Reputation: 793
I am going through some examples in a book I have and I have come to something I've never seen before nor understand:
scanf("%d-%d-%d-%d-%d", &prefix, &group, &publisher, &item, &check_digit);
This code is part of a program that asks the user to enter their ISBN number of a book and later on breaks down the ISBN into Prefix = x
, Group = y
, etc..
I have NEVER seen the hypens between the %d
's. Does anyone see any point in this??
Thanks
Upvotes: 3
Views: 351
Reputation: 80031
scanf
takes a format string, so it's about what input it expects to see for input. The hyphens are for actual hyphens in the input. 1-2-3-4-5-6
would be valid input for this call, and give you prefix=1
, group=2
, etc.
Upvotes: 1
Reputation: 12960
It parses 5 numbers (matched by %d
) with a dash between each two (the -
). Each number is saved to a variable passed in as argument. See the manual for scanf
and printf
under Conversions
.
Upvotes: 1
Reputation: 79910
The represent the actual parts of the string to be scanned.
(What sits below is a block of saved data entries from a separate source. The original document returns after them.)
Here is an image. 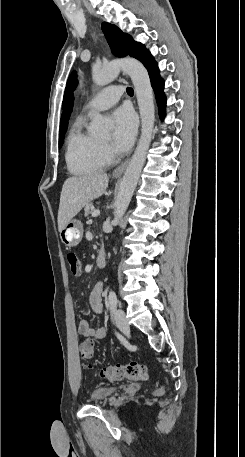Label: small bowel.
<instances>
[{
    "label": "small bowel",
    "instance_id": "1",
    "mask_svg": "<svg viewBox=\"0 0 245 457\" xmlns=\"http://www.w3.org/2000/svg\"><path fill=\"white\" fill-rule=\"evenodd\" d=\"M103 282L99 281L92 289L89 296V304L92 311L96 314L103 312L102 303ZM78 332L86 338L93 340H102L106 337V329L101 327L94 329L90 326L87 319H81L78 323Z\"/></svg>",
    "mask_w": 245,
    "mask_h": 457
}]
</instances>
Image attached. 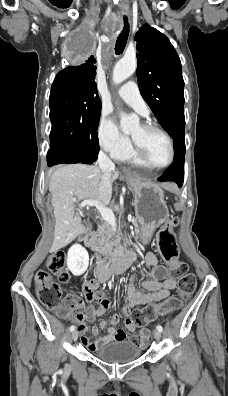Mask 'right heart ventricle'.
I'll return each mask as SVG.
<instances>
[{
  "mask_svg": "<svg viewBox=\"0 0 228 396\" xmlns=\"http://www.w3.org/2000/svg\"><path fill=\"white\" fill-rule=\"evenodd\" d=\"M122 160H128L136 165L142 166V164L134 156V153H132L131 151L125 157H123Z\"/></svg>",
  "mask_w": 228,
  "mask_h": 396,
  "instance_id": "1",
  "label": "right heart ventricle"
}]
</instances>
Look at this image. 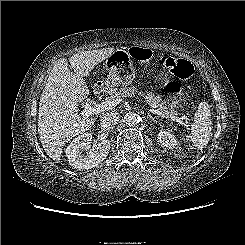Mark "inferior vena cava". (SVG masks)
Segmentation results:
<instances>
[{
    "mask_svg": "<svg viewBox=\"0 0 245 245\" xmlns=\"http://www.w3.org/2000/svg\"><path fill=\"white\" fill-rule=\"evenodd\" d=\"M100 124L105 129H110L116 125L119 121V115L117 113H106L101 117Z\"/></svg>",
    "mask_w": 245,
    "mask_h": 245,
    "instance_id": "602c4592",
    "label": "inferior vena cava"
}]
</instances>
For example your "%d-%d-%d-%d-%d"
would work with something like "10-56-666-1-90"
.
Upvotes: 3
Reputation: 131867
"Pattern matching". If the input doesn't fit the specified pattern (also called format), it fails. So if you input anything else than INT-INT-INT-INT-INT
(where INT
is a placeholder for an integer you input), the input would be considered invalid.